Posted on 05 September 2008 by David Phillips

I’ve spent 3 days away finishing drafts of my dissertation.  They are off to the editor and to the professor.  I was not going to post this week because technically I’m on vacation until Monday, but I just couldn’t let these two posts go without commenting.

A couple of days ago, my friend Steve Addison, an Australian, had a post entitled Southern Baptist success?  Maybe.  He states:

I keep bumping into church leaders of different persuasions whose goal it is to see their church plants grow to 500+.

If you want a case study of how it’s done, try the Southern Baptists. I’ve just finished a 1994 article by Roger Finke that shows between 1920 and 1990 the average size of a Southern Baptist church soared from 115 to 396. Impressive.

The other trend he noticed was the dramatic increase in seminary trained professional clergy. Before 1950 the Southern Baptist seminaries produced 10,000 graduates. From 1950-90 the number grew to 60,000.

The Southern Baptists heritage was all about small churches and lay leadership. Today it’s professional staff and large churches.

Bigger churches. Trained clergy. Sounds like a recipe for success.

Maybe.

I commented on Steve’s post that the irony is that 1950 was the year Southern Baptists started our trned downward, increasing at a decreasing rate to the point that membership has declined this year.  And the trend in a continuing decrease unless something drastic is done.

Correlation?  Maybe.

We’ve trained people how to do weddings and funerals and run a church.  What we haven’t taught them to do is release people to do ministry, to reproduce, and to consider God’s kingdom before the church’s (or pastor’s) kingdom.

Which brings me to the second post I want to highlight.

Bob Roberts blogged this week about How DFW got the Buckle on the Bible Belt.  He states:

People sometimes make fun of Dallas-Fort Worth being the buckle on the Bible belt. It isn’t anymore. It’s unbuckled. The stats are in and church attendance is around the 17% mark - in northeast Tarrant county where I live it’s probably more like 9%. We think because we see churches and some of them big that we are churched. We are not. A lot of the shelves (pews) are empty in those stores! The ones that are full are often filled with people looking for a different kind of church - not Jesus! If we were “churched” anywhere near what we were just 35 years ago at a minimum we would have to double the number of churches out here.

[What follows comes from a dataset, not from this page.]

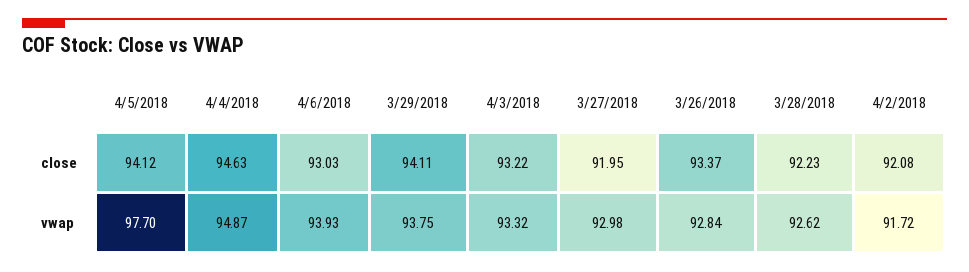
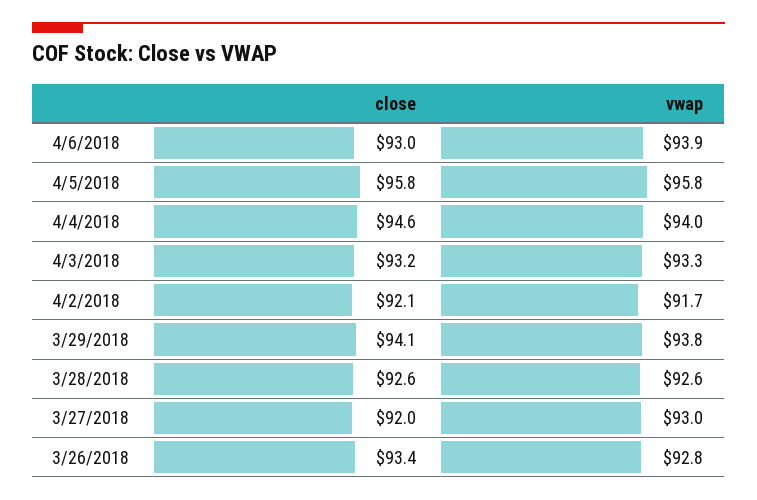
4/5/2018, close: 94.12 -> 95.8
3/28/2018, close: 92.23 -> 92.6
4/5/2018, vwap: 97.7 -> 95.8
4/4/2018, vwap: 94.87 -> 94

For some pastors that would freak them out - more competition! We need to shift our mindset from one that says “I pastor a church to reach this community . . . ” to one that says “I pastor a church to create communities of faith in this community all over.” One thinks like a preacher/pastor the other a missionary/mobilizer.

And I thought DFW was supposed to be the most churched area in the country!

I heard an interesting statement last year at a missional leadership conference by a Canadian Southern Baptist.  He said, when churches go mega, the kingdom decreases.  Why?  Because they kill a lot of small & medium-sized churches.

Maybe instead of growing tall and increasing overhead, churches should reproduce and increase the kingdom.